El grupo de abogados penalistas que encabeza Ignacio Ayala está preparando a conciencia un alegato para demostrar que las actuaciones llevadas a cabo por el defenestrado presidente de Bankia estuvieron inducidas, favorecidas e impulsadas con la complicidad -más que necesaria, indispensable- de los dos principales organismos reguladores del mercado financiero, como son el Banco de España y la CNMV. La comparecencia de Rato ante el tribunal de la Audiencia Nacional prevista para enero puede resolver muchas de las dudas que suscitó la fiscal Carmen Launa cuando el primer día del juicio anunció la posibilidad de modificar sus conclusiones provisionales para aumentar el número de imputaciones y de imputados.

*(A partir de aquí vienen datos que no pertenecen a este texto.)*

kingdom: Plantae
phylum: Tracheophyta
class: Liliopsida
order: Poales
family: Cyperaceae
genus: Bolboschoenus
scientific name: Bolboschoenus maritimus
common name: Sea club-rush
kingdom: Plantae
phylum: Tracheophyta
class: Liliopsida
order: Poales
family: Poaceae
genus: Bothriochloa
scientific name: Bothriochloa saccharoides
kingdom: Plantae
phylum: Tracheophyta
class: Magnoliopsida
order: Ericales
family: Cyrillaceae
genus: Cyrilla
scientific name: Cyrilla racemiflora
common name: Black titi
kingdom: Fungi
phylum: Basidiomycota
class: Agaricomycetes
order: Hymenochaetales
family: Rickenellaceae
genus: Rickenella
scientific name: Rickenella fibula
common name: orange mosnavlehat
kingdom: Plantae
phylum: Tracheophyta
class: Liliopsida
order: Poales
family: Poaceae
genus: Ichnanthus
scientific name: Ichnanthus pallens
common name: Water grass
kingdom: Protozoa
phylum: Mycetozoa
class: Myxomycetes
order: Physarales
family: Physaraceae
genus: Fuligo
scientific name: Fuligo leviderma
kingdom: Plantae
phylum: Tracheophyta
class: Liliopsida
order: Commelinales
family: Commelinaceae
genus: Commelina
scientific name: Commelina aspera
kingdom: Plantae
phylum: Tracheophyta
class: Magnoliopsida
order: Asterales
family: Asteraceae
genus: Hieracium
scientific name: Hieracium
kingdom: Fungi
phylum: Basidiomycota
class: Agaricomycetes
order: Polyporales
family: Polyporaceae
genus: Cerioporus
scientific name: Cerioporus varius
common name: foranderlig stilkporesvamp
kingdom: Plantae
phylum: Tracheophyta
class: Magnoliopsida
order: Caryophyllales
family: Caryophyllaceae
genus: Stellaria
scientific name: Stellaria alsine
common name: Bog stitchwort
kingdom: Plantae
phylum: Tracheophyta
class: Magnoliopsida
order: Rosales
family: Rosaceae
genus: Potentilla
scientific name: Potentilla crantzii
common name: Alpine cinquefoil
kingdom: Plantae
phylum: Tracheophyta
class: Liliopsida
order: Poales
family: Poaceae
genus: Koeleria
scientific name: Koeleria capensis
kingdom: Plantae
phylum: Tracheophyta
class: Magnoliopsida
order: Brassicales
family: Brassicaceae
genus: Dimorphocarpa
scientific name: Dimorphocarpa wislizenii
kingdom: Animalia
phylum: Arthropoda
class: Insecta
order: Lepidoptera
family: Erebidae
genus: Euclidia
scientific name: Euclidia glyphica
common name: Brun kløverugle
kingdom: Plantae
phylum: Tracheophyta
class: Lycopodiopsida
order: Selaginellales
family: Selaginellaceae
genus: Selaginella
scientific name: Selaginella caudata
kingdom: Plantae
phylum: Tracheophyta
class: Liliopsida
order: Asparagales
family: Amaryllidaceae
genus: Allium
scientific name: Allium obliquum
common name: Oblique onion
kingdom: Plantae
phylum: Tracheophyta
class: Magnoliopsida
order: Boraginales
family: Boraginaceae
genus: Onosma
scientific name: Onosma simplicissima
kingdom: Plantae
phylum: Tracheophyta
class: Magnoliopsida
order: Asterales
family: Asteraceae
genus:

Rato tiene ya muy poco que perder y ha recuperado además mucha de la documentación que le fue incautada en los registros de su domicilio particular. No es de extrañar que en los mentideros financieros se hagan cruces pensando en lo que todavía pueden dar de sí sus declaraciones, máxime si van acompañadas de pruebas irrefutables para poner en evidencia al rey desnudo de Bankia . Si la salida a bolsa fue un engaño convencionalmente aceptado no sería por falta de conocimiento público. No en vano el propio Gobierno de entonces, bajo la presidencia de José Luis Rodríguez Zapatero, y las instituciones más renombradas del sistema financiero trabajaron de consuno y con la consigna de salvar al soldado Bankia como aval de garantía de todo el sector bancario en España.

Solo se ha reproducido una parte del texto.